Last week, its members held a protest outside the Houston office of the NAACP to demand that it denounce Black Lives Matter, according to video posted online by the group. The Houston Chronicle reported some of the protesters carried rifles and Confederate flags.
Researchers with the law center said White Lives Matter had been promoted by the Aryan Renaissance Society, a group in Texas that is a member of the United Aryan Front, a white nationalist coalition.
Beirich said the center’s designation focused on one chapter of the group based in Nashville that is led by Rebecca Barnette, a leader of the Aryan Strikeforce, a skinhead group, and the National Socialist Movement, America’s largest neo-Nazi group.
Barnette did not respond to an e-mail seeking comment Monday, but White Lives Matter posted several videos criticizing the Southern Poverty Law Center to its YouTube channel in the past two days. One video described White Lives Matter’s members as “just the guy next door.”
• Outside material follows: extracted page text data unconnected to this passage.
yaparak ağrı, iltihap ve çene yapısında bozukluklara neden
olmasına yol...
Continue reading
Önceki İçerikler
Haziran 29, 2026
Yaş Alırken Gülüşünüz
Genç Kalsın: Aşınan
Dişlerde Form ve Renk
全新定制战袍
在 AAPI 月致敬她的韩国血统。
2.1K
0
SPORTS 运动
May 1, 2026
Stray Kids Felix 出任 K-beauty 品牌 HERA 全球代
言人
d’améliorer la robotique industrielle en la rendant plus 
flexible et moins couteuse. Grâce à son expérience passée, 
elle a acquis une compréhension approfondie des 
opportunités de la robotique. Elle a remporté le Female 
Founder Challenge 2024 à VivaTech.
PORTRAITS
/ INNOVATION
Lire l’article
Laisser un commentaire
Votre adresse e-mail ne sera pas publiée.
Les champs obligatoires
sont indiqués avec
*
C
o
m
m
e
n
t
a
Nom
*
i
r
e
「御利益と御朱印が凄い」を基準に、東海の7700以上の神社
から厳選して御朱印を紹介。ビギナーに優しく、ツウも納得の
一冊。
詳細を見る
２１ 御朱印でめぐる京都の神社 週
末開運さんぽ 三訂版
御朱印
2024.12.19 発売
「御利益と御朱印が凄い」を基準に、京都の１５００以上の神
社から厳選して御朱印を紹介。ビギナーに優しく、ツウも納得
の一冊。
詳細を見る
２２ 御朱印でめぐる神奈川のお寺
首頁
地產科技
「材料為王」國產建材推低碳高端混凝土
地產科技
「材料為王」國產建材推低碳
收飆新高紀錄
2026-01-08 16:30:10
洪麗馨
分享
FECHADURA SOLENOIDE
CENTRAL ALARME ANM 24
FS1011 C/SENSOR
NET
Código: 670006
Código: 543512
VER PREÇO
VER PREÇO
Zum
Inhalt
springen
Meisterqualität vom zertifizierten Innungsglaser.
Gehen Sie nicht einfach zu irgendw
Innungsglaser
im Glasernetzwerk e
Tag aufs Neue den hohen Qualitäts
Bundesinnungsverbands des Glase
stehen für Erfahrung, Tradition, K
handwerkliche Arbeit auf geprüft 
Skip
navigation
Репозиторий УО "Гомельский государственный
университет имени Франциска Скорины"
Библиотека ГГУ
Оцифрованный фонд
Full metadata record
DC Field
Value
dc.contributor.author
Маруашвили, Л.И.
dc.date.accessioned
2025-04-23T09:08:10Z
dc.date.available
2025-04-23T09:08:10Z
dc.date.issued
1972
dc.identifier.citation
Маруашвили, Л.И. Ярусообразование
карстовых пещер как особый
Beirich said the number of white supremacist groups in the United States had grown in the past year and attributed that to the racially charged rhetoric of the presidential campaign. There are 892 active hate groups in the country, the law center said.
“Certainly we’ve got people who are much more energized in a way that didn’t exist before, and that’s all because of the presidential campaign,” Beirich said before specifying Donald Trump, the Republican nominee. “Trump has given these people hope they didn’t have before that they could influence politics or that they would at least be listened to.”
Barnette described herself as White Lives Matter’s cofounder in her profile on Vk.com, a Russian social networking site preferred by white nationalists for its lenient approach to posts that contain racist content. She said the group’s name had “been picked up by several other groups who are doing their own things with it.”
Mark Pitcavage, a researcher at the Anti-Defamation League, agreed that the phrase had spread beyond the group.
“White Lives Matter is a concept around which you can organize an event without necessarily being a formal organization,” he said. “It is essentially the sum of the number of people who have done actions in the name of White Lives Matter.”
“For white supremacists, ‘White Lives Matter’ is an obvious meme, so they will use it,” he said.
On Vk.com, Barnette defended the group, writing that its members were unfairly labeled “domestic terrorists.” In other posts, she argued that white women represent “the elite of the human species.” She also shared Nazi memes and frequently used racist, anti-Semitic, and homophobic slurs.
“We do not live by the code of the nonwhites,” she wrote in one post calling for her followers to take action against the federal government, Jews, and African-Americans. “Our forefathers built the nation that is being allowed to be destroyed.” Later she added, “I wish Hitler were here alive and well today.”